(PAGE EXTRACT)
Content starts

AI pipeline

batch_exams_gen

An LLM pipeline that turns ten years of F=ma exam PDFs into a structured problem corpus, then generates new variants through composable, skill-orchestrated mutation.

Ongoing · private

Source private — F=ma exam problems are AAPT IP

Python Claude Code skills Claude CLI OpenAI TikZ

PhysElo needs a steady supply of olympiad-level physics problems. Manual authoring doesn’t keep up, and pure LLM generation produces low-quality output. batch_exams_gen is the hybrid in between: real anchors, structured mutation, and verification, producing problems good enough to put into competitive contests.

Extraction

F=ma exam problems come out of their PDFs as structured JSON — body, choices, answer, solution, topic, difficulty. New olympiad papers release once a year, so ingest is a manual yearly drop; automating the fetch isn’t worth it at that cadence.

Mutation and generation

Anchor problems are the base. New variants come from parameter perturbation and LLM-guided rephrasing — the mutation step is where problem volume comes from. Without it, the corpus is just the roughly 300 extracted anchors.

Composable skills

Each generation step — write, verify figure, draw TikZ — is a separate Claude Code skill, kept small and composable, and it runs through the Claude CLI rather than the API to keep batch generation cheap. The LLM invocation point is structured so it can swap to API calls if production recurrence is ever needed.

Each skill sees only its own problem. That is a deliberate design choice — and it is exactly the blind spot the Physics Corpus Quality Platform exists to fix.

On the source

The F=ma problems are owned by AAPT (the American Association of Physics Teachers). The extracted corpus and its derivatives stay private to avoid IP exposure, as does the platform that consumes them.

Content ends

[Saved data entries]
Content starts

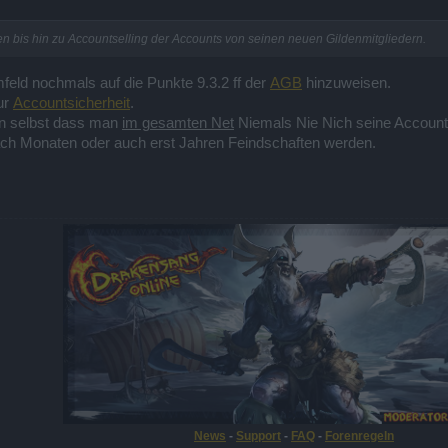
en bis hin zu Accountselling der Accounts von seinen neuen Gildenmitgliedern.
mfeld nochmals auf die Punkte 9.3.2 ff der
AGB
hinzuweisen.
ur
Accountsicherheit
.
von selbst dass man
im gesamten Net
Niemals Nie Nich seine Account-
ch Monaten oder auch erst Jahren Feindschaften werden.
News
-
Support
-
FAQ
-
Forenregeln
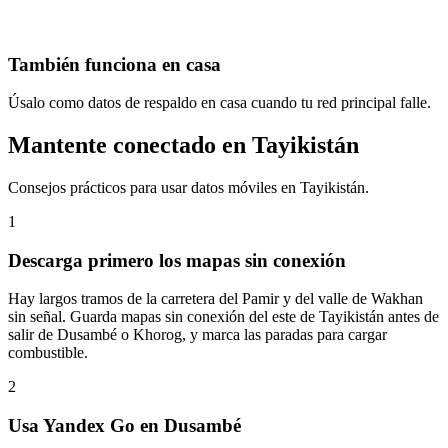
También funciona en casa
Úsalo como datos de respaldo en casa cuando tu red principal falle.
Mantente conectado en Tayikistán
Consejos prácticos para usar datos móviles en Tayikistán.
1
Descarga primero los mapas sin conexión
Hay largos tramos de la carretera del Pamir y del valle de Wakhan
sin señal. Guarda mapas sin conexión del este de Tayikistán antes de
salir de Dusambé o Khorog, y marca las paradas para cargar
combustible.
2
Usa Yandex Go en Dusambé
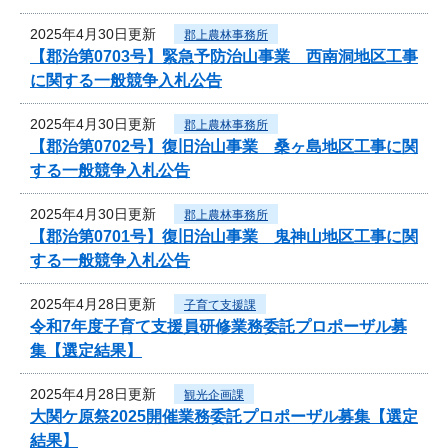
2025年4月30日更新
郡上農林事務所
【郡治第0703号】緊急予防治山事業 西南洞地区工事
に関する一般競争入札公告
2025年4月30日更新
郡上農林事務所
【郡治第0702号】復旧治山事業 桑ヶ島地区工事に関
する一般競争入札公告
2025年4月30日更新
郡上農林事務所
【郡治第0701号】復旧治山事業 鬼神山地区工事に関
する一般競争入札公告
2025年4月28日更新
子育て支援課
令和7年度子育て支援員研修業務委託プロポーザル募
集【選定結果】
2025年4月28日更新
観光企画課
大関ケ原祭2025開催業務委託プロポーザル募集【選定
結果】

Content ends

(TO DO)
- A) Reproduce word for word the part of the batch_exams_gen page starting at "Anchor problems are" and ending at "exists to fix.".
- B) Answer these questions from the batch_exams_gen page:
(i) How often are new olympiad papers released?
(ii) About how many anchor problems are extracted?
(iii) Which organization owns the F=ma problems?

(ANSWERS TO THIS EXERCISE)
- A)
Anchor problems are the base. New variants come from parameter perturbation and LLM-guided rephrasing — the mutation step is where problem volume comes from. Without it, the corpus is just the roughly 300 extracted anchors.

Composable skills

Each generation step — write, verify figure, draw TikZ — is a separate Claude Code skill, kept small and composable, and it runs through the Claude CLI rather than the API to keep batch generation cheap. The LLM invocation point is structured so it can swap to API calls if production recurrence is ever needed.

Each skill sees only its own problem. That is a deliberate design choice — and it is exactly the blind spot the Physics Corpus Quality Platform exists to fix.

- B)
(i) Once a year.
(ii) Roughly 300.
(iii) AAPT, the American Association of Physics Teachers.